### Your objective
Could you copy each line of the listing below that has the word "action"?

### Data supplied
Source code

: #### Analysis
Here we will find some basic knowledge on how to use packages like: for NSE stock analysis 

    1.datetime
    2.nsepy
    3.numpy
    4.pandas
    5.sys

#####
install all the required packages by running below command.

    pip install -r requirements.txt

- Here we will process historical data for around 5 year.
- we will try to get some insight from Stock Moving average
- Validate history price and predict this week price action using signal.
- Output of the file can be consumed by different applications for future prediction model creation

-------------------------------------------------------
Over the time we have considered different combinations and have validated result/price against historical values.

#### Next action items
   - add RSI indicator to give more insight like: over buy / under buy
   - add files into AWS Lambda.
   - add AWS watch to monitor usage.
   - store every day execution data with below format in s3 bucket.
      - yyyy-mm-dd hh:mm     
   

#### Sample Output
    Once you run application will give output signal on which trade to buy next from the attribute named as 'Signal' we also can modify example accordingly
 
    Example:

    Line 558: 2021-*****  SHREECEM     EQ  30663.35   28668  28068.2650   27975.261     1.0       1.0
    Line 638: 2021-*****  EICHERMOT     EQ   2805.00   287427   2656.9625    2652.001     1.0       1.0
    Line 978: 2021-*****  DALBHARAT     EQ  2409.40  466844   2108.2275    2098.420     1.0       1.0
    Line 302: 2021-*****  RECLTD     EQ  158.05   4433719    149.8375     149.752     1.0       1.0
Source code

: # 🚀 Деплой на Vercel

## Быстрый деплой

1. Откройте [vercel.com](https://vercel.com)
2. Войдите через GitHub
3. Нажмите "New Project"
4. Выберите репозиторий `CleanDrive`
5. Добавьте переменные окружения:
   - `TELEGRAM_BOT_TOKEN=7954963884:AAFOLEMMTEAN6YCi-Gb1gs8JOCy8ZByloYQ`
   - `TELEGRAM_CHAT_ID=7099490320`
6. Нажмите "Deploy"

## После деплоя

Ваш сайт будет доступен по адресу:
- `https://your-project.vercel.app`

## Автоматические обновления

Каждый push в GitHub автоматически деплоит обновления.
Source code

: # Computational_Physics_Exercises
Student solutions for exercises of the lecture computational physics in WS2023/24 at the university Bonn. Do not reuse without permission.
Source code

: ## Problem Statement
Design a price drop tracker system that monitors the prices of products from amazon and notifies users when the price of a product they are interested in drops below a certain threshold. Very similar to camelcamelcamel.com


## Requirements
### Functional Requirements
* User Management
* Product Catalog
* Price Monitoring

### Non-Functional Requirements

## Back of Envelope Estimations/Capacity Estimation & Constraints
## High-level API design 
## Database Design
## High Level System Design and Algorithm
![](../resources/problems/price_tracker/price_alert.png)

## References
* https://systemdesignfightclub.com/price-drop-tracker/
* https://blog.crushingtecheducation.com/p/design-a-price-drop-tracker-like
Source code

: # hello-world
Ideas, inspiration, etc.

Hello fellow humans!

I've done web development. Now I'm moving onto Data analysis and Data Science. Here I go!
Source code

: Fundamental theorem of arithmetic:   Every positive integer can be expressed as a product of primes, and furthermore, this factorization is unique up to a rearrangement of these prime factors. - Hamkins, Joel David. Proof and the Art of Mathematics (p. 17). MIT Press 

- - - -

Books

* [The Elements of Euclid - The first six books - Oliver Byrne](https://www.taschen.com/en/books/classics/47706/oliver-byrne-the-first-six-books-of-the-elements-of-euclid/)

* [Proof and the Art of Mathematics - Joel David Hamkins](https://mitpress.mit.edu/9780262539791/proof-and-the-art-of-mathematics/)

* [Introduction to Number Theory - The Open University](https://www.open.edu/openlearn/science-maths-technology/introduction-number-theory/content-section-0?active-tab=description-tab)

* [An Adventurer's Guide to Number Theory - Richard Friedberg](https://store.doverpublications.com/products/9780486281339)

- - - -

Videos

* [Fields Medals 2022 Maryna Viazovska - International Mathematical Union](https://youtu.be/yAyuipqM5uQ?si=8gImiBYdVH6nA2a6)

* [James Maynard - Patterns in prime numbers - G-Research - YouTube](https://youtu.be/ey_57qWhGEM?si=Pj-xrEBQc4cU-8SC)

### Result of this exercise
- Validate history price and predict this week price action using signal.
#### Next action items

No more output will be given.